= Materials provided =
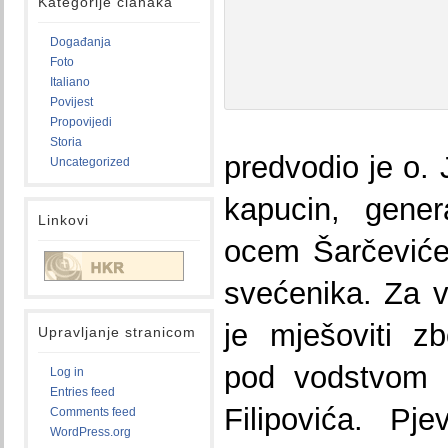
Kategorije članaka
Događanja
Foto
Italiano
Povijest
Propovijedi
Storia
predvodio je o. 
Uncategorized
kapucin, gener
Linkovi
ocem Šarčeviće
svećenika. Za v
je mješoviti z
Upravljanje stranicom
pod vodstvom 
Log in
Entries feed
Filipovića. Pj
Comments feed
WordPress.org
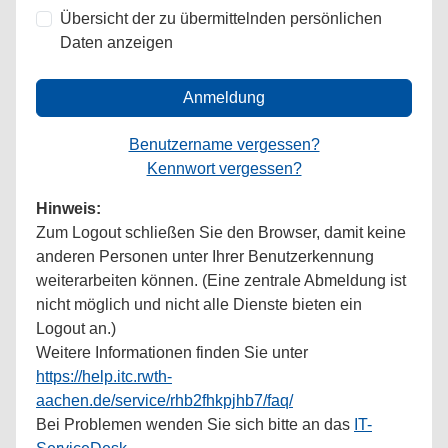
Übersicht der zu übermittelnden persönlichen
Daten anzeigen
Anmeldung
Benutzername vergessen?
Kennwort vergessen?
Hinweis:
Zum Logout schließen Sie den Browser, damit keine
anderen Personen unter Ihrer Benutzerkennung
weiterarbeiten können. (Eine zentrale Abmeldung ist
nicht möglich und nicht alle Dienste bieten ein
Logout an.)
Weitere Informationen finden Sie unter
https://help.itc.rwth-
aachen.de/service/rhb2fhkpjhb7/faq/
Bei Problemen wenden Sie sich bitte an das
IT-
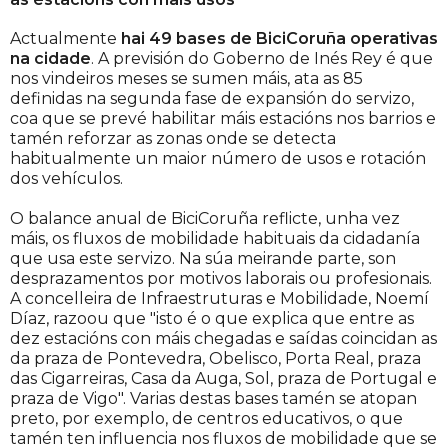
Actualmente
hai 49 bases de BiciCoruña operativas
na cidade
. A previsión do Goberno de Inés Rey é que
nos vindeiros meses se sumen máis, ata as 85
definidas na segunda fase de expansión do servizo,
coa que se prevé habilitar máis estacións nos barrios e
tamén reforzar as zonas onde se detecta
habitualmente un maior número de usos e rotación
dos vehículos.
O balance anual de BiciCoruña reflicte, unha vez
máis, os fluxos de mobilidade habituais da cidadanía
que usa este servizo. Na súa meirande parte, son
desprazamentos por motivos laborais ou profesionais.
A concelleira de Infraestruturas e Mobilidade, Noemí
Díaz, razoou que "isto é o que explica que entre as
dez estacións con máis chegadas e saídas coincidan as
da praza de Pontevedra, Obelisco, Porta Real, praza
das Cigarreiras, Casa da Auga, Sol, praza de Portugal e
praza de Vigo". Varias destas bases tamén se atopan
preto, por exemplo, de centros educativos, o que
tamén ten influencia nos fluxos de mobilidade que se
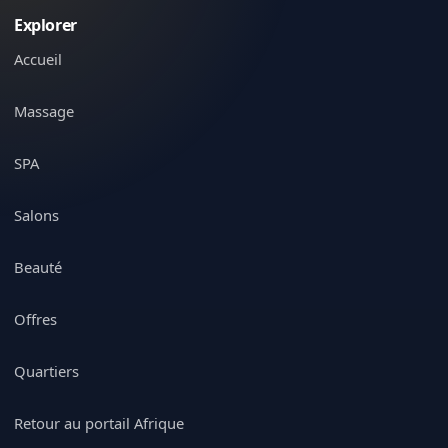
Explorer
Accueil
Massage
SPA
Salons
Beauté
Offres
Quartiers
Retour au portail Afrique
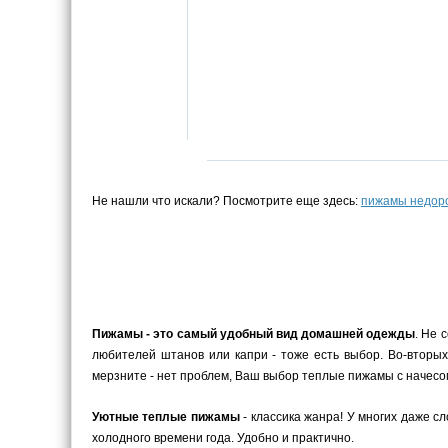
Не нашли что искали? Посмотрите еще здесь:
пижамы недор
Пижамы - это самый удобный вид домашней одежды
. Не 
любителей штанов или капри - тоже есть выбор. Во-вторых
мерзните - нет проблем, Ваш выбор теплые пижамы с начесом
Уютные теплые пижамы
- классика жанра! У многих даже с
холодного времени года. Удобно и практично.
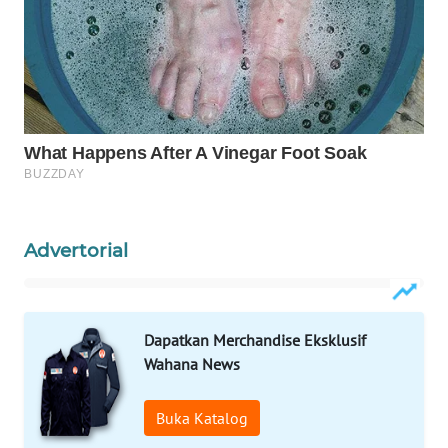
WAHANA
LISTRIK
WAHANA
TRAVEL
WAHANA
TV
Advertorial
WAHANANEWS
ID
Dapatkan Merchandise Eksklusif
WAHANANEWS
Wahana News
CO ID
Buka Katalog
WAHANANEWS
NET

= Exercise =
Could you output the full set of entries exactly, skipping every picture?

= Solution for this task =
Kategorije članaka
Događanja
Foto
Italiano
Povijest
Propovijedi
Storia
predvodio je o. 
Uncategorized
kapucin, gener
Linkovi
ocem Šarčeviće
svećenika. Za v
je mješoviti z
Upravljanje stranicom
pod vodstvom 
Log in
Entries feed
Filipovića. Pj
Comments feed
WordPress.org
Übersicht der zu übermittelnden persönlichen
Daten anzeigen
Anmeldung
Benutzername vergessen?
Kennwort vergessen?
Hinweis:
Zum Logout schließen Sie den Browser, damit keine
anderen Personen unter Ihrer Benutzerkennung
weiterarbeiten können. (Eine zentrale Abmeldung ist
nicht möglich und nicht alle Dienste bieten ein
Logout an.)
Weitere Informationen finden Sie unter
https://help.itc.rwth-
aachen.de/service/rhb2fhkpjhb7/faq/
Bei Problemen wenden Sie sich bitte an das
IT-
Actualmente
hai 49 bases de BiciCoruña operativas
na cidade
. A previsión do Goberno de Inés Rey é que
nos vindeiros meses se sumen máis, ata as 85
definidas na segunda fase de expansión do servizo,
coa que se prevé habilitar máis estacións nos barrios e
tamén reforzar as zonas onde se detecta
habitualmente un maior número de usos e rotación
dos vehículos.
O balance anual de BiciCoruña reflicte, unha vez
máis, os fluxos de mobilidade habituais da cidadanía
que usa este servizo. Na súa meirande parte, son
desprazamentos por motivos laborais ou profesionais.
A concelleira de Infraestruturas e Mobilidade, Noemí
Díaz, razoou que "isto é o que explica que entre as
dez estacións con máis chegadas e saídas coincidan as
da praza de Pontevedra, Obelisco, Porta Real, praza
das Cigarreiras, Casa da Auga, Sol, praza de Portugal e
praza de Vigo". Varias destas bases tamén se atopan
preto, por exemplo, de centros educativos, o que
tamén ten influencia nos fluxos de mobilidade que se
Explorer
Accueil
Massage
SPA
Salons
Beauté
Offres
Quartiers
Retour au portail Afrique
Не нашли что искали? Посмотрите еще здесь:
пижамы недор
Пижамы - это самый удобный вид домашней одежды
. Не 
любителей штанов или капри - тоже есть выбор. Во-вторых
мерзните - нет проблем, Ваш выбор теплые пижамы с начесом
Уютные теплые пижамы
- классика жанра! У многих даже с
холодного времени года. Удобно и практично.
WAHANA
LISTRIK
WAHANA
TRAVEL
WAHANA
TV
Advertorial
WAHANANEWS
ID
Dapatkan Merchandise Eksklusif
WAHANANEWS
Wahana News
CO ID
Buka Katalog
WAHANANEWS
NET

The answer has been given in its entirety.